Но вот через несколько лет друзья позвали с собой, прикоснуться к прекрасной горной жемчужине — Большому Алматинскому озеру. — Как же, видел вашу жемчужину, — сказал я с кислой миной. — Судя по твоему лицу, ничего ты не видел. Поехали — познакомишься с удивительным созданием. Помогает забыть о себе и обо всех проблемах.
И вправду, я увидел совсем другое озеро — живое озеро. Оно говорит с путниками, поит их чистейшей горной водой из своих ладоней. Оно постоянно меняет цвет, в зависимости от времени года и суток, погоды и настроения. Озеро дышит, то наполняясь, то делая глубокий выдох зимой. После зимнего покоя, весной, по берегам в обилии появляются подснежники и звенит, осыпаясь, игольчатый лед. В мае озеро освобождается ото льда и начинает медленный глубокий вдох. И до самых зимних холодов вокруг благоухают цветы, сменяя друг друга. Сначала подснежники (крокусы), потом ирисы, тюльпаны, маки, эдельвейсы…

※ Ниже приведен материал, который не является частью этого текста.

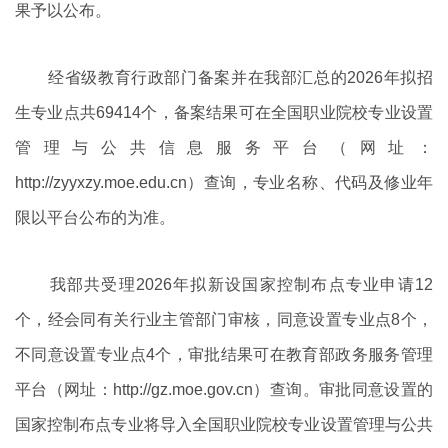
果予以公布。
经省级教育行政部门备案并在我部汇总的2026年拟招
生专业点共69414个，备案结果可在全国职业院校专业设置
管理与公共信息服务平台（网址：
http://zyyxzy.moe.edu.cn）查询，专业名称、代码及修业年
限以平台公布的为准。
我部共受理2026年拟新设国家控制布点专业申请12
个，经会同有关行业主管部门审核，同意设置专业点8个，
不同意设置专业点4个，审批结果可在教育部政务服务管理
平台（网址：http://gz.moe.gov.cn）查询。审批同意设置的
国家控制布点专业将导入全国职业院校专业设置管理与公共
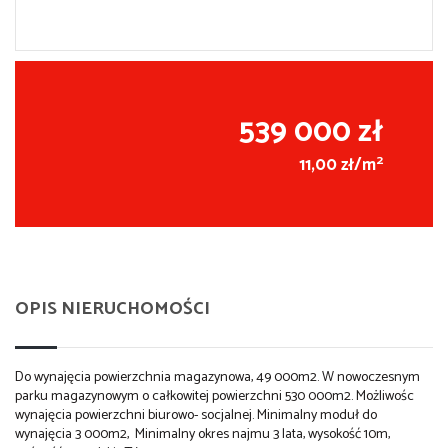
539 000 zł
2
11,00 zł/m
OPIS NIERUCHOMOŚCI
Do wynajęcia powierzchnia magazynowa, 49 000m2. W nowoczesnym
parku magazynowym o całkowitej powierzchni 530 000m2. Możliwośc
wynajęcia powierzchni biurowo- socjalnej. Minimalny moduł do
wynajęcia 3 000m2, Minimalny okres najmu 3 lata, wysokość 10m,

В лесах вдоль ущелья реки Большая Алматинка растет множество грибов: рыжики, сыроежки, шампиньоны, вешенки, грузди… И хотя грибники говорят, что в этих горах нет ядовитых грибов, однажды я нашел мухомор. К ручьям приходят испить водицы тэки — горные козлы. Все лето на полянах слышен пересвист сурков, они живут большими колониями. Рассказывают, что видели здесь и снежного барса, который иногда спускается полакомиться нежным мясом сурков. Кстати, у озера нет ни одного клеща. Словом, настоящий рай для любителей живой природы.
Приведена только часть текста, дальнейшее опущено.